Overfitting & double descend

Why does SGD work so well?

3 reasons identified so far (paper):

Hyp 1 (“classic” hyp.): because it computes noisy gradients, which regularizes training
- “the ratio of the stepsize 𝜂 to the batch-size 𝑏, which essentially controls the magnitude of the stochastic gradient noise”

Why does SGD work so well?

The “noise” introduced by SGD is structured:
- vanishes near global optima
- stays in same low-dim manifold as gradients
See Francis Bach’s blog
- analyzes a continuous form of SGD aka “gradient flows”
- in overparameterized regime and with simple networks, proves that this structured noise makes SGD converge towards either L1 or L2 minima
- Label noise also helps!

Better L1 or L2?

\(f=\) linear regression with feature map: \(f(x)=<\beta,\phi(x)>\) \[\phi(x) = (\frac 1 k \cos(2\pi kx), \frac 1 k \sin(2\pi kx))_{k\leq d/2}\]

Better L1 or L2?

SGD vs.
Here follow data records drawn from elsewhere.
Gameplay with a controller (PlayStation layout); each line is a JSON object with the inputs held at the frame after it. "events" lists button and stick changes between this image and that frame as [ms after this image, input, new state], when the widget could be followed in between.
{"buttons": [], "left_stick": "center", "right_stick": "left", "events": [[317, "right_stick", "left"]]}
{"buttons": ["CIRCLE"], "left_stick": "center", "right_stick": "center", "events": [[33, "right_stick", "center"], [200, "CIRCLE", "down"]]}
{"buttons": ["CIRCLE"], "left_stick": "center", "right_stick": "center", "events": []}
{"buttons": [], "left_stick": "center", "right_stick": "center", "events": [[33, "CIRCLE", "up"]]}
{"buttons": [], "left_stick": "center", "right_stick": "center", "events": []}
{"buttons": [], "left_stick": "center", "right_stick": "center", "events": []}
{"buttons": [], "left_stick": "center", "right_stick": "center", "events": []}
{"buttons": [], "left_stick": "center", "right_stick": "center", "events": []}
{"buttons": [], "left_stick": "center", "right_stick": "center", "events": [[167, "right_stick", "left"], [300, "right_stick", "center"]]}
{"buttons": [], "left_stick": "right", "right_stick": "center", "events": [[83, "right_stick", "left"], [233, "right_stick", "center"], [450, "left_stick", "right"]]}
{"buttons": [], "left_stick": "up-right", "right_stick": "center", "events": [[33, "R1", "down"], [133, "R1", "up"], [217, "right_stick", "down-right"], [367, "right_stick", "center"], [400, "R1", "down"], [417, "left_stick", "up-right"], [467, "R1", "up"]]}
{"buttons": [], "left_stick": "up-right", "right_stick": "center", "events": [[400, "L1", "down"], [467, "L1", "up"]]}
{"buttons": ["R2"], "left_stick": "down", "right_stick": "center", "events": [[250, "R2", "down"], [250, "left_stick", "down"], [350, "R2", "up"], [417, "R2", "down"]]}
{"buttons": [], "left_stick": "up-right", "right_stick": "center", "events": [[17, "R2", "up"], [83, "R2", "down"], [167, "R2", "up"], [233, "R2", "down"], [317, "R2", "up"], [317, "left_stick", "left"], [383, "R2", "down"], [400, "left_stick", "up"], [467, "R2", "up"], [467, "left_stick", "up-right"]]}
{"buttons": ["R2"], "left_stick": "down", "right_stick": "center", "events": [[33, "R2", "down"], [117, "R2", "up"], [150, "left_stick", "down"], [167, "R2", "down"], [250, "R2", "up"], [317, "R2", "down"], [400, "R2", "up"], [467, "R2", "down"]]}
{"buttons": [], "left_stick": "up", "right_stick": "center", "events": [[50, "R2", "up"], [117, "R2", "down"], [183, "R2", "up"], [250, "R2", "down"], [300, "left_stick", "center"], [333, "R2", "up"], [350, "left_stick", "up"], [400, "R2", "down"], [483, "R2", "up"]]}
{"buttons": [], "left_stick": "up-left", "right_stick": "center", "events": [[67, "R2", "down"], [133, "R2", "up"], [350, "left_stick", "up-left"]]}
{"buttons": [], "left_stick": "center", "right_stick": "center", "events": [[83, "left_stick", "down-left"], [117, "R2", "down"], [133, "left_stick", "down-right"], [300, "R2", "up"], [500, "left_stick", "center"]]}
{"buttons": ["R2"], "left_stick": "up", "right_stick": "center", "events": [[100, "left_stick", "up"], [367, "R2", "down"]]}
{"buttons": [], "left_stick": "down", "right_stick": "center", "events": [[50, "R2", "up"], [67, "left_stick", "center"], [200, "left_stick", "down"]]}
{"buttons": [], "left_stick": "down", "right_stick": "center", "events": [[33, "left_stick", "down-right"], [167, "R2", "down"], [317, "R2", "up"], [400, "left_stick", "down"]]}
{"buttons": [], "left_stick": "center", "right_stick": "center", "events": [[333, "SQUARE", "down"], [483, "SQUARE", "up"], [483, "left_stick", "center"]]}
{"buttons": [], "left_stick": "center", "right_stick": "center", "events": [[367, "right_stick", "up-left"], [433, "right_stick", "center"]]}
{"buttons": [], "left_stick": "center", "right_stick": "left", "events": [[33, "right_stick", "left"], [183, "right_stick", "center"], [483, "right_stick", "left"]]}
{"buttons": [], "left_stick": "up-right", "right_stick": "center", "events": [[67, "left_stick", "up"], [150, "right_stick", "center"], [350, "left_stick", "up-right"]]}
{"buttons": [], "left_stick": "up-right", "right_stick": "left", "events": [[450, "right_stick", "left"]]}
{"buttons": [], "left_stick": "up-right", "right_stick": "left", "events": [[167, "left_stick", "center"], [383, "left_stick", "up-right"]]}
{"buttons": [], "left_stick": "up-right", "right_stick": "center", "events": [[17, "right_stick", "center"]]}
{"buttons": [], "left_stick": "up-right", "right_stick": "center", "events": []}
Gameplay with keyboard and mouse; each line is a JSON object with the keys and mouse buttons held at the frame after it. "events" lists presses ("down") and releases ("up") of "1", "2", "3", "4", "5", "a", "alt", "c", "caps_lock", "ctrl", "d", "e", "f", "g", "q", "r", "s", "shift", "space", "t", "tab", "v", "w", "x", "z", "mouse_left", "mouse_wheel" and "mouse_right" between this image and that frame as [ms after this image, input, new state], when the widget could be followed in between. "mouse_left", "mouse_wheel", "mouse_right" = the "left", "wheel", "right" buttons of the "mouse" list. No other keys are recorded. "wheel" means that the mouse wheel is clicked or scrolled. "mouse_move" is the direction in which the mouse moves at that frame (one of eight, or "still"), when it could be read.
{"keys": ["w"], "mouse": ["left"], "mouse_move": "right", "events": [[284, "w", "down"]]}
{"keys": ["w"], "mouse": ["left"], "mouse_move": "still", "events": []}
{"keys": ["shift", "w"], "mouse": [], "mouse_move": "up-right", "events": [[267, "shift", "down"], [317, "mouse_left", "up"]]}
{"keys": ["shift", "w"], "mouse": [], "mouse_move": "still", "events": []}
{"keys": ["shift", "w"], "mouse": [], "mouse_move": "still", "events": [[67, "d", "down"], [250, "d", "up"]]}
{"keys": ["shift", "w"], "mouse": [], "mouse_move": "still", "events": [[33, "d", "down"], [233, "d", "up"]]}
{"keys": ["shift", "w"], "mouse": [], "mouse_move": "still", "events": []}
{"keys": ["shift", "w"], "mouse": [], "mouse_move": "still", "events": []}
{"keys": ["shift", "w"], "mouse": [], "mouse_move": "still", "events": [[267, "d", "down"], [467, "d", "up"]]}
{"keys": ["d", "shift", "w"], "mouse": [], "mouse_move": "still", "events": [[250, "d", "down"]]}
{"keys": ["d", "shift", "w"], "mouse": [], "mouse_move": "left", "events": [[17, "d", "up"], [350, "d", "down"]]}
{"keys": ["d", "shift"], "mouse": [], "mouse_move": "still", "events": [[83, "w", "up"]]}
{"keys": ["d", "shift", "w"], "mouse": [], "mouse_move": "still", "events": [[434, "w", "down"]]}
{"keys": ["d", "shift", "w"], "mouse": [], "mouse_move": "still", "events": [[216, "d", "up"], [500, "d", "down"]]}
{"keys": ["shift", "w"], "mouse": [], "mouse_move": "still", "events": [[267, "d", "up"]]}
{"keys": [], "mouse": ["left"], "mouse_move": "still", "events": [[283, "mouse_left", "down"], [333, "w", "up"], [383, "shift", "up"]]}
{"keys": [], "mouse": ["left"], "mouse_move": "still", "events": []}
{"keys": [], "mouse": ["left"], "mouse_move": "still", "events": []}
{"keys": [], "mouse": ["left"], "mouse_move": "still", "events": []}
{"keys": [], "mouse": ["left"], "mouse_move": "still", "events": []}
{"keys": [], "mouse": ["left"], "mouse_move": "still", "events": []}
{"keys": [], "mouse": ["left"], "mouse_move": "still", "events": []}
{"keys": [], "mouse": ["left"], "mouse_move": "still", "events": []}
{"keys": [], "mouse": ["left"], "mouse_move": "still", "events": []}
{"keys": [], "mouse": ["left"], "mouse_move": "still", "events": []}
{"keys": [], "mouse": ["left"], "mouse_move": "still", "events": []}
GD

Why does SGD work so well?

Hyp 2: “flatness” of the local minimum found by SGD, which is related to the eigenvalues of the Hessian
- Zhou paper studies SGD as a stoch. diff. equation
- Show that the noise in SGD enables to more easily escape basin of attractions than Adam
- see Bengio’s paper
- high values of the ratio of learning rate to batch size leads to wider minima
- cf. chapter 6 of this course

Why does SGD work so well?

Hyp 3: “heavy-tail” of the network weights at convergence

Bias-variance tradeoff

Depends on both classifier + learning method

Let \(Z\) be a random variable with distrib \(P\)
Let \(\bar{Z} = E_P[Z]\) be the average value of \(Z\)

Lemma: \[E\left[ (Z-\bar{Z})^2 \right] = E[Z^2] - \bar{Z}^2\]

Let \(f\) be a real function, and our task be \(p(y|x)\) s.t. \(y=f(x)+\epsilon\)
- with \(\epsilon \sim N(0;\sigma^2)\)
We fit an hypothesis \(h(x) = w\cdot x +b\) with MSE over a training corpus
Let be a new data point \(y = f(x) + \epsilon\):
- What is the expected error ? \[E\left[ (y-h(x))^2 \right]\]

Expected over the training corpora of \(h\): \(x\) is constant

\(E[(h(x)-y)^2] = E[h^2(x)] -2E[h(x)]E[y] + E[y^2]\)

Apply the previous lemma to both square terms:

\(E[(h(x)-\bar{h(x)})^2] + \bar{h(x)}^2 -2\bar{h(x)}f(x) + E[(y-f(x))^2] + f(x)^2\)

Factorize:

\(E[(h(x)-\bar{h(x)})^2] + (\bar{h(x)} - f(x))^2 + E[(y-f(x))^2]\)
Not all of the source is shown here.